O governo brasileiro determinou a expulsão do cidadão russo Sergey Vladimirovich Cherkasov, apontado como agente de inteligência da Rússia e preso no Brasil desde 2022 por uso de documentos falsos. A decisão foi publicada no Diário Oficial da União e estabelece que, após deixar o país, ele ficará proibido de retornar ao território brasileiro pelos próximos 30 anos.
Cherkasov foi preso ao retornar ao Brasil depois de tentar ingressar na Holanda utilizando um passaporte brasileiro emitido em nome de “Victor Muller”, identidade considerada falsa pelas autoridades. Desde então, ele cumpre pena de 15 anos de prisão na Penitenciária Federal de Brasília, unidade de segurança máxima.
A medida foi assinada pela coordenadora de processos migratórios do Ministério da Justiça, Alessandra Teixeira de Araújo, com base na Lei de Imigração. Segundo a publicação oficial, a expulsão será executada após o cumprimento da pena ou caso a Justiça autorize sua liberação antes do término da condenação.
A decisão foi tomada após análises do Ministério da Justiça, que recebeu manifestação da Justiça Federal informando que não havia mais processos pendentes contra o russo no Distrito Federal. Além disso, o governo solicitou informações complementares à Polícia Federal, à Justiça Federal em São Paulo, à Justiça Federal do Rio de Janeiro, ao Ministério Público do Estado do Rio de Janeiro e ao Tribunal Regional Federal da 3ª Região para consolidar a análise do caso.
Disputa internacional
O destino de Cherkasov despertou interesse de diferentes governos. A Rússia solicitou sua extradição alegando acusações relacionadas ao tráfico internacional. No entanto, após avaliar a documentação apresentada, a Polícia Federal concluiu que o pedido poderia representar uma tentativa de repatriar o agente.

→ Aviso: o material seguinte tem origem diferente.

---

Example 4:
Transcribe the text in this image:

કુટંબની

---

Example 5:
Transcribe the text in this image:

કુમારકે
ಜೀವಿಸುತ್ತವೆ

Os Estados Unidos também acompanharam o caso. Informações compartilhadas por órgãos de inteligência americanos indicam que Cherkasov teria utilizado identidade falsa para atuar em território norte-americano, onde teria realizado atividades de espionagem enquanto estudava em uma universidade.
Rede de espionagem
As investigações da Polícia Federal revelaram a existência de uma ampla estrutura de espionagem russa que utilizava o Brasil como base para a criação de identidades falsas destinadas à atuação em diferentes países da América Latina e em outras regiões do mundo.
Segundo a corporação, o esquema funcionou durante mais de uma década e envolveu pelo menos dez suspeitos identificados desde 2022. A maioria deixou o Brasil após ser descoberta, enquanto um dos investigados ainda responde por uso de documentos falsos.
De acordo com os investigadores, os agentes construíam perfis completos de cidadãos brasileiros, com documentação regular, histórico profissional e vida social aparentemente legítimos. Entre os disfarces identificados estavam empresários, estudantes universitários e modelos, facilitando a obtenção de vistos e a circulação internacional.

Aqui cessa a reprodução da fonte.